▶ [Selected extract]:
Hostile Exchanges Over Disclosure

Peter Francis, a whistleblower from the Metropolitan Police's controversial Special Demonstration Squad (SDS), testified that he had "hostile and heated" exchanges with his superiors in the late 1990s. He wanted to disclose his secret monitoring of the Lawrence family's campaign for justice to the Macpherson inquiry, which was examining the police's catastrophic failure to properly investigate Stephen's racist murder in 1993.

Francis told the ongoing Undercover Policing Inquiry that he argued "quite forcefully" that the inquiry should be informed. He was reportedly told that if he continued to push the matter, "the consequences for me would be bad." One manager allegedly ridiculed his concerns, insisting the secret unit would never be exposed.

A Campaign Targeted from Within

Francis infiltrated anti-racist and leftwing groups for four years from 1993. He stated that gathering intelligence on the Lawrence campaign and black justice groups was his top priority. He further alleges a head of the SDS instructed him to find any information that could be used to "stop or undermine" the Lawrences' fight for justice, a claim the police deny.

The Macpherson inquiry, forced by the Lawrence family's pressure, ultimately concluded in 1999 that the Met's investigation was marred by "professional incompetence, institutional racism and a failure of leadership." Its published report contained no reference to the undercover surveillance. A panel member has confirmed they were never told about the operations.

▶ [Record set]:
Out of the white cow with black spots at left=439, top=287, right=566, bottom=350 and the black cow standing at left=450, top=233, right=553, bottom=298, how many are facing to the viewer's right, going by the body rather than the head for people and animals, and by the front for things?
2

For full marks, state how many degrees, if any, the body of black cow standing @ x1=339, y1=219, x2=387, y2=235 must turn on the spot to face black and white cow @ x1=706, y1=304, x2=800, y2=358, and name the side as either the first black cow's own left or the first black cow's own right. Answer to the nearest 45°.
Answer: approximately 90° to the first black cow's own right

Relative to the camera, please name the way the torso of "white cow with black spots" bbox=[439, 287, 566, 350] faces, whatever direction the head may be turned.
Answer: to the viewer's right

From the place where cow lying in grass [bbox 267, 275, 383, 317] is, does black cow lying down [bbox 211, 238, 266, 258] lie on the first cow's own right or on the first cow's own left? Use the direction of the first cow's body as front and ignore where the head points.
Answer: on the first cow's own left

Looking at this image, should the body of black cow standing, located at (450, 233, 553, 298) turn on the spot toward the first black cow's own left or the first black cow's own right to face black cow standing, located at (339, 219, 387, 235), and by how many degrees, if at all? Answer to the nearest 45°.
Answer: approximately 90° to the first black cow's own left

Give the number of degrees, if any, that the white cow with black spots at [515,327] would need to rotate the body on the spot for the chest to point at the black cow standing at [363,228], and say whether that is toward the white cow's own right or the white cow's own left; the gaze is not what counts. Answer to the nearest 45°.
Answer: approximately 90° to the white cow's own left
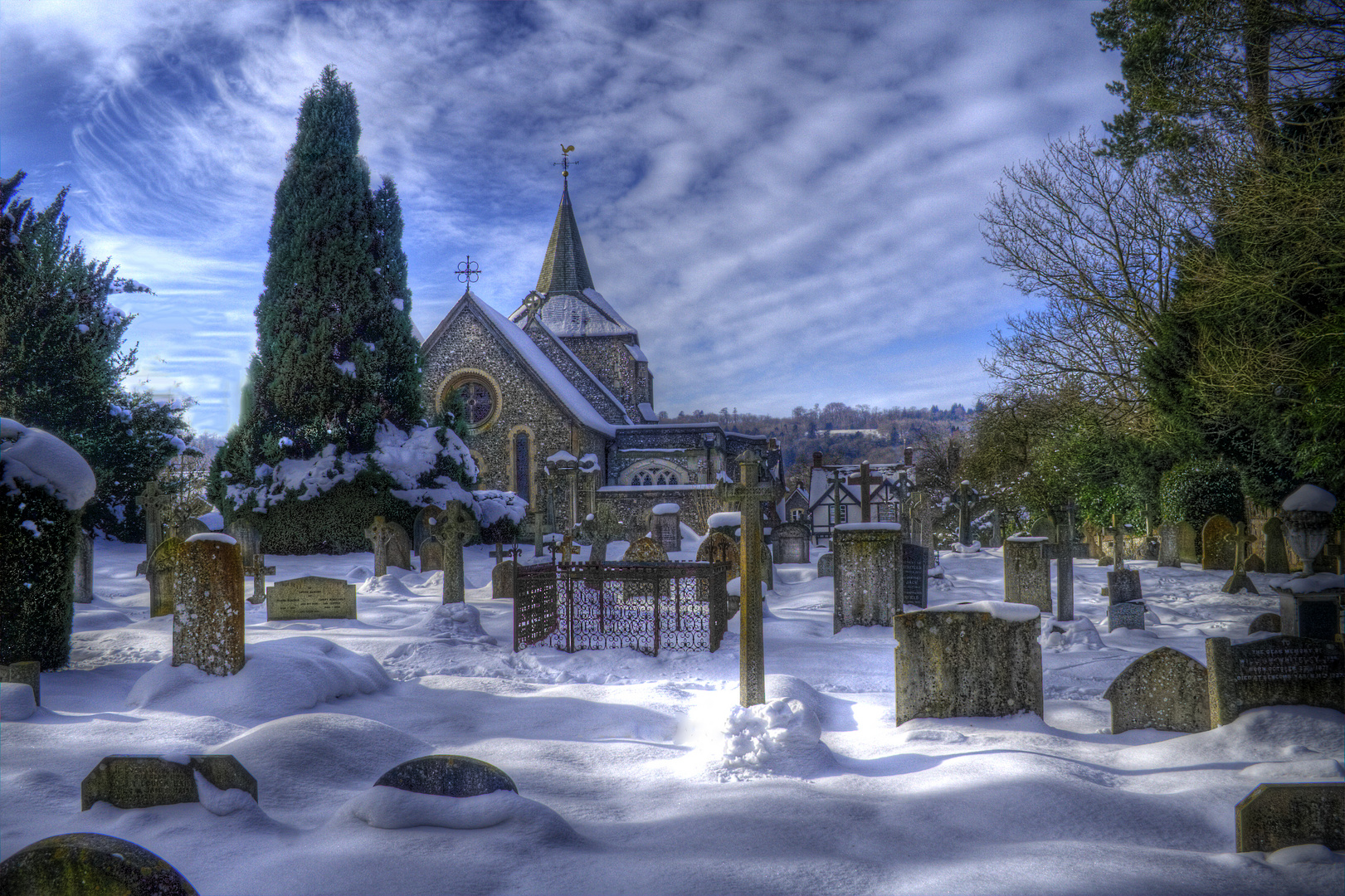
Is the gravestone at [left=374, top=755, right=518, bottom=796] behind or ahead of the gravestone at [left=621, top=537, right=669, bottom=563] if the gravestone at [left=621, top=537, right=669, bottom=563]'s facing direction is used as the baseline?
ahead

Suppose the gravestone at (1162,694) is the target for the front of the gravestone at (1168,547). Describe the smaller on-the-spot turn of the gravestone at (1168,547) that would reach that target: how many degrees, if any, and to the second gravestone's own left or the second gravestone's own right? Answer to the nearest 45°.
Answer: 0° — it already faces it

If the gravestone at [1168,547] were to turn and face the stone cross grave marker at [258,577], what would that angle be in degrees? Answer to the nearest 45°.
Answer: approximately 45° to its right

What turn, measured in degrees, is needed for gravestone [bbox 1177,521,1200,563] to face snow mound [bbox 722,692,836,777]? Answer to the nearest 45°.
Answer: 0° — it already faces it

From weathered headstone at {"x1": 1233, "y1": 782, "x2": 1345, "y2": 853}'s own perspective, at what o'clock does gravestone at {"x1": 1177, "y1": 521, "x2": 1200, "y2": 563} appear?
The gravestone is roughly at 6 o'clock from the weathered headstone.

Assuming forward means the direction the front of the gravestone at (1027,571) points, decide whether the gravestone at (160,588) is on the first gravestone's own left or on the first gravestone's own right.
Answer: on the first gravestone's own right

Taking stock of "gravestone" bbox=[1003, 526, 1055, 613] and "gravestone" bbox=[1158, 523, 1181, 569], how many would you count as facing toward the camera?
2

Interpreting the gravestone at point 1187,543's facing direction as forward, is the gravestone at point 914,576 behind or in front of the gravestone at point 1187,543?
in front

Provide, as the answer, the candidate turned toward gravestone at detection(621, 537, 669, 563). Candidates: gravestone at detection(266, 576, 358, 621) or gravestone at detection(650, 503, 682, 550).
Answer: gravestone at detection(650, 503, 682, 550)

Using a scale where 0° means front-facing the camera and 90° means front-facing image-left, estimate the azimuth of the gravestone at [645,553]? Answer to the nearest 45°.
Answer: approximately 0°
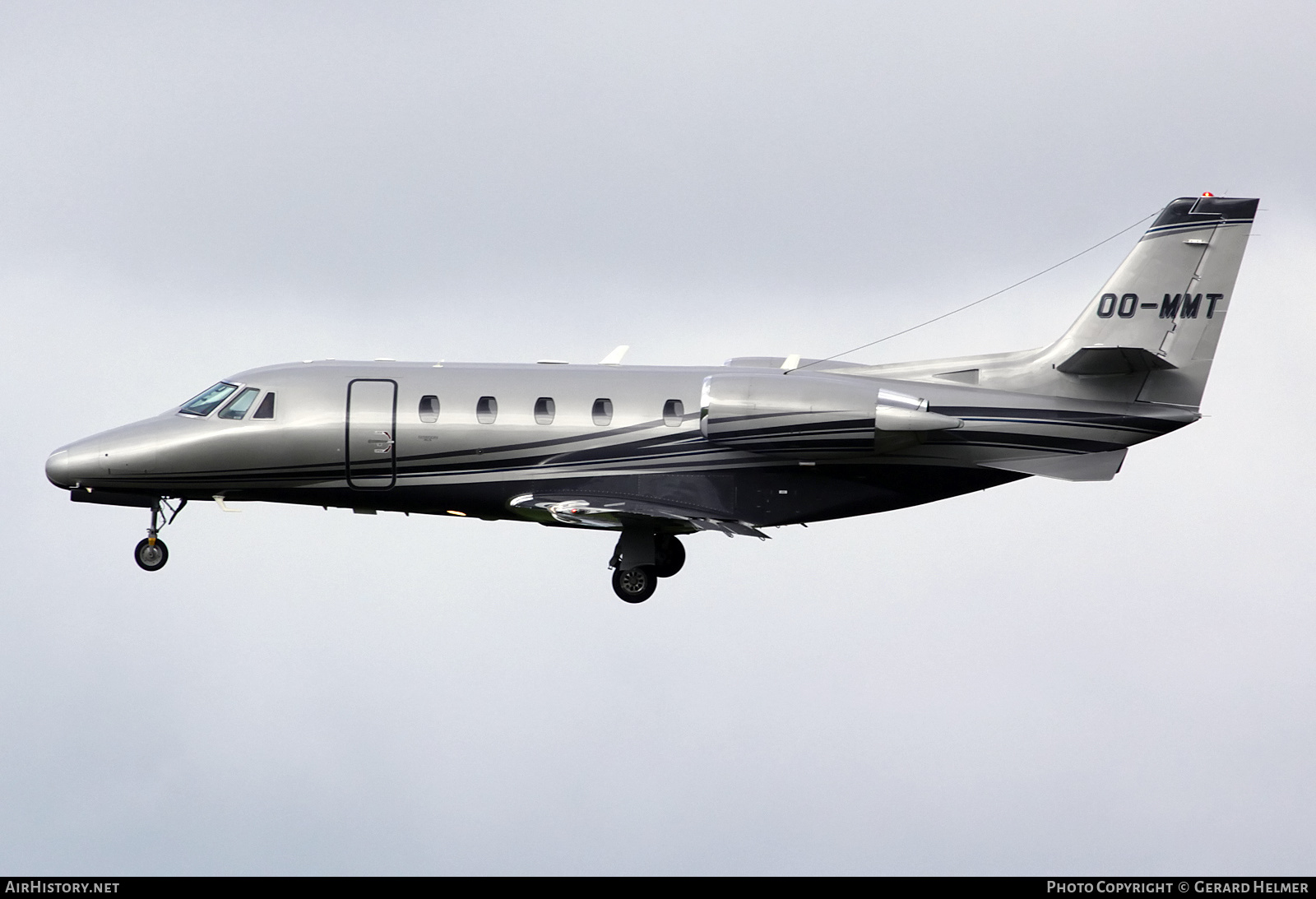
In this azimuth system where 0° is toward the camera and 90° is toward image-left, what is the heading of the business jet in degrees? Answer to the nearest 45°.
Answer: approximately 90°
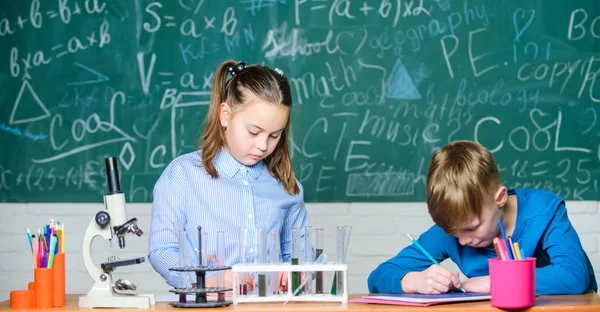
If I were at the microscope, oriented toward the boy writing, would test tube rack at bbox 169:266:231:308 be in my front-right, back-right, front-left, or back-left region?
front-right

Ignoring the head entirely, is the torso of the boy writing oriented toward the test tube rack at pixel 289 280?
yes

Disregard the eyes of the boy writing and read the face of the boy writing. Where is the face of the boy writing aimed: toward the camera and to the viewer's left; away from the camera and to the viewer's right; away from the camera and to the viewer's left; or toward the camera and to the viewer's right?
toward the camera and to the viewer's left

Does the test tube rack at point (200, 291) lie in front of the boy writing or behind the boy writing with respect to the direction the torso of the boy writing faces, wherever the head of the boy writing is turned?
in front
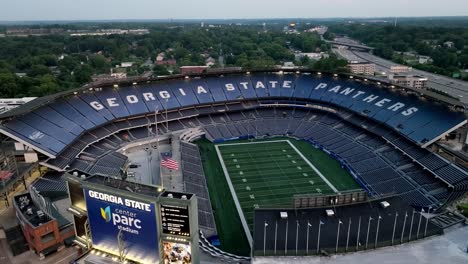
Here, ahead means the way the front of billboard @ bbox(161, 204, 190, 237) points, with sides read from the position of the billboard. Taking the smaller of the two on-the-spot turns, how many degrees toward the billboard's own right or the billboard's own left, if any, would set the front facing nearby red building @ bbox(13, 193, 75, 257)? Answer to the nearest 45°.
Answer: approximately 135° to the billboard's own right

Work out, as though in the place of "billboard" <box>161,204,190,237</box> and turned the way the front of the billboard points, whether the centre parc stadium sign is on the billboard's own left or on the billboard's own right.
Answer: on the billboard's own right

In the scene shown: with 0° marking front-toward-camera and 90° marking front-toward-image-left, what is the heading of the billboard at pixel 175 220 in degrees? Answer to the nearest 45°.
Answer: approximately 0°
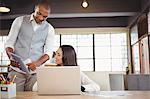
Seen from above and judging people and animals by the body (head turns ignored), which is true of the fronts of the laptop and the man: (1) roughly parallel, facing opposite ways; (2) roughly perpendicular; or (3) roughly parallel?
roughly parallel, facing opposite ways

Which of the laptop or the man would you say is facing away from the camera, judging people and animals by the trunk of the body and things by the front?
the laptop

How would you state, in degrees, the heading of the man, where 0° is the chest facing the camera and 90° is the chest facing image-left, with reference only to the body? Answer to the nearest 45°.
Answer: approximately 0°

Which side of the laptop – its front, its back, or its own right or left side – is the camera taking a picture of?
back

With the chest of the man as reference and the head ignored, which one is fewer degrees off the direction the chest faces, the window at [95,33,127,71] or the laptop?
the laptop

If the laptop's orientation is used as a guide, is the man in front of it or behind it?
in front

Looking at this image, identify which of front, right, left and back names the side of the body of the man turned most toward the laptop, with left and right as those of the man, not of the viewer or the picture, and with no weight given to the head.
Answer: front

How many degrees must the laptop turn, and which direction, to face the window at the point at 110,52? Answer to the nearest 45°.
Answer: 0° — it already faces it

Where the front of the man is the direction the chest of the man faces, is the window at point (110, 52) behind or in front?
behind

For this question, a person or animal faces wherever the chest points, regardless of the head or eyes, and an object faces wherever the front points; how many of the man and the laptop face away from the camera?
1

▶ [About this task]: Summarize the text about Peter Francis's testimony in two sentences.

▶ [Worked solution]: Peter Francis, a whistleblower from the Metropolitan Police's Special Demonstration Squad who infiltrated anti-racist and leftwing groups from 1993, told the Undercover Policing Inquiry that he had heated exchanges with superiors when he pushed to disclose his secret monitoring of the Lawrence family's campaign to the Macpherson inquiry, and that he was warned the consequences for him would be bad. The Macpherson inquiry concluded in 1999 that the Met's investigation of Stephen's murder was marred by professional incompetence, institutional racism and a failure of leadership, but its report made no reference to the undercover surveillance, and a panel member has confirmed they were never told about it.